**Source excerpt**
For many comedians, launching a “one-man show” might just seem like a euphemism for “comedian reaching for credibility”—and turning that one-man show into a movie, even more so. But for Mike Birbiglia, it’s really more of a return to a place where he started.

Birbiglia, a successful stand-up comic who has appeared on Comedy Central and multiple late-night talk shows, visits Utah this month, killing two professional birds with one plane ticket. His first film as writer and director, Sleepwalk With Me, adapts his first hit off-Broadway show about his misadventures with sleep disorders, and premieres at the Sundance Film Festival. On Jan. 20, he brings the first tour of his follow-up one-man show, My Girlfriend’s Boyfriend, to Kingsbury Hall. In the middle of final editing for Sleepwalk With Me, he found time for an e-mail interview.

City Weekly: As a comedian, what is the point where a group of anecdotes begins to feel like something that could work as a one-man show?

Mike Birbiglia: With [Sleepwalk With Me], the process kind of happened in reverse, where I was writing [it] as a play with multiple actors, and at a certain point I decided, “Why don’t I try to tell this story with one actor?” So I started writing it while I was on tour … and a lot of the people at the show knew the material from [the Comedy Central album Two Drink Mike]. I didn’t have any other material, really, but I needed to put something else onstage, so I started doing excerpts from [Sleepwalk]. And it went really well. So slowly, I started telling a lot of those stories onstage as stand-up.

CW: When and how did the idea arise for turning Sleepwalk With Me into a film? How integral was This American Life’s Ira Glass [who co-produced and co-wrote the screenplay] in the process?

MB: Around the time Sleepwalk With Me was mounted in New York as a play, I was asked to perform an excerpt on This American Life. And Ira and I ended up becoming friends and doing a bunch more stories together on This American Life. He had a lot of interest in doing movies based on stories that had come through his show, and I’d wanted to make a movie since college, really. In college, I shot a bunch of short films that just weren’t all that show-able to people—or maybe the word is “done.” … By the end of college, I felt really defeated by film and that it was financially prohibitive to even pursue. So stand-up comedy felt like something where I could get onstage … and they would pay me a small amount of money to do it … sometimes. Sometimes they would pay me to do it.

**Task list**
(a) Answer these questions from the Mike Birbiglia interview excerpt.
(i) On what date does Birbiglia bring My Girlfriend's Boyfriend to Kingsbury Hall?
(ii) At which festival does Sleepwalk With Me premiere?
(iii) From which Comedy Central album did audiences already know Birbiglia's material?
(b) Write the passage that comes after the last sentence of the Mike Birbiglia interview excerpt.

**Supplied information**
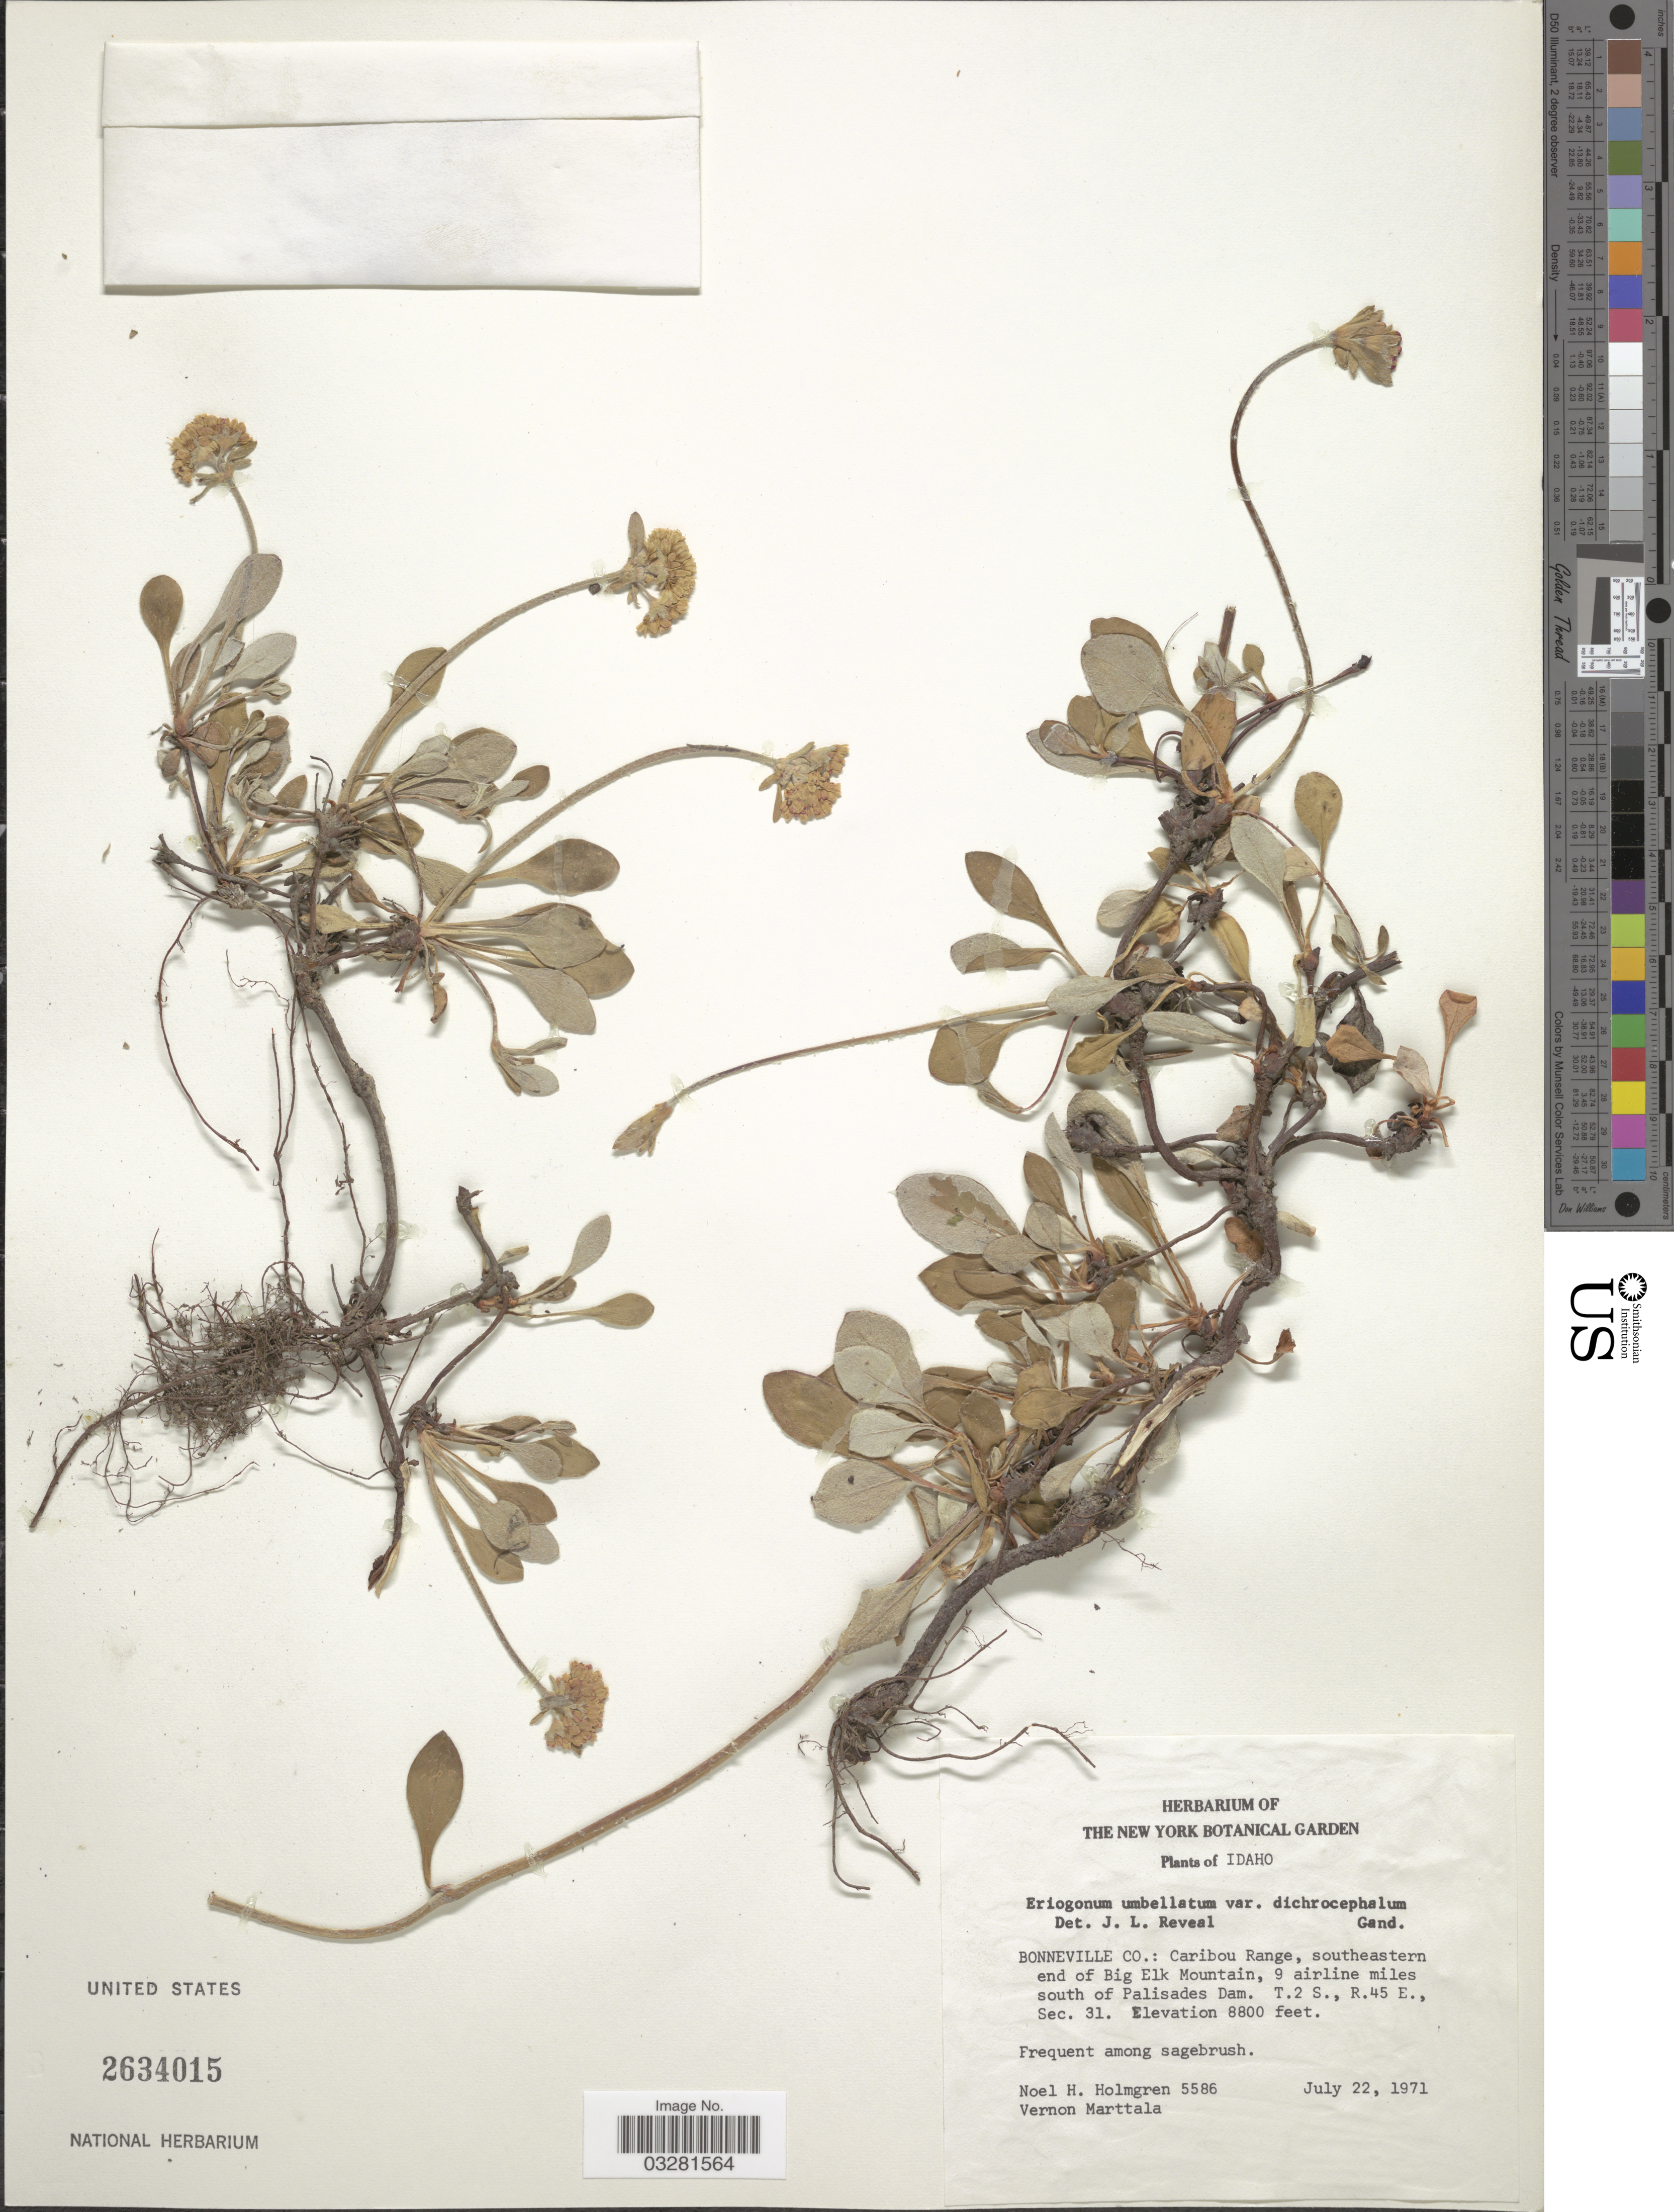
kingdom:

**Responses for each task**
(a)
(i) Jan. 20
(ii) The Sundance Film Festival
(iii) Two Drink Mike

(b)
CW: One-man shows are so intensely personal, yet you worked with additional writers on the screenplay for Sleepwalk With Me. What contributions did you feel you needed from your co-writers to make the film better?

MB: Ira is particularly sharp in regards to story, obviously. Seth Barrish [who directed Sleepwalk in New York] is an acting teacher and the author of a book about acting; he really understands character … and the best way to give the most to actors to work with. And [Birbiglia’s brother] Joe is a great joke writer, and he wrote a lot of visual supplementations of scenes that made them stronger.

CW: As a rookie director, what was the most embarrassing thing you said or did that you now know a director shouldn’t say or do?

MB: The phrase that I found out is not good to use as a director is, “I don’t know,” because there are 50 to 70 people resting on your every word all the time. … If you say, “I don’t know,” it really halts everything.

CW: Your performance date in Salt Lake City was scheduled before the official program announcements were made for Sundance. Did a little bird whisper in your ear that you might want to be in Utah on Jan. 20?

MB: That was just wishful thinking on my booking agent’s part, because we definitely didn’t know whether we’d gotten in until everybody knew who’d gotten in. The way that my agent pitched it to me was, “If you get into the festival, it’ll be perfect timing. And if you don’t get into the festival, you can just do the show in Salt Lake City and then watch some movies. And there’s no harm in that.”

CW: In the “hyphenate” hierarchy (comedian-actor-screenwriter-director), where do you think you enjoy yourself most? How would you ideally balance those various sides of your career?

MB: I guess the hyphenate thing is often confusing, but I think the easiest way to describe me, whether I’m writing a book, a play, or a movie, or whatever, is just as a comedian. Everything I make has comedy in it. So I feel like that’s a pretty wide-reaching moniker.

Kingsbury Hall
1395 E. Presidents Circle
Friday, Jan. 20 , 7:30 p.m.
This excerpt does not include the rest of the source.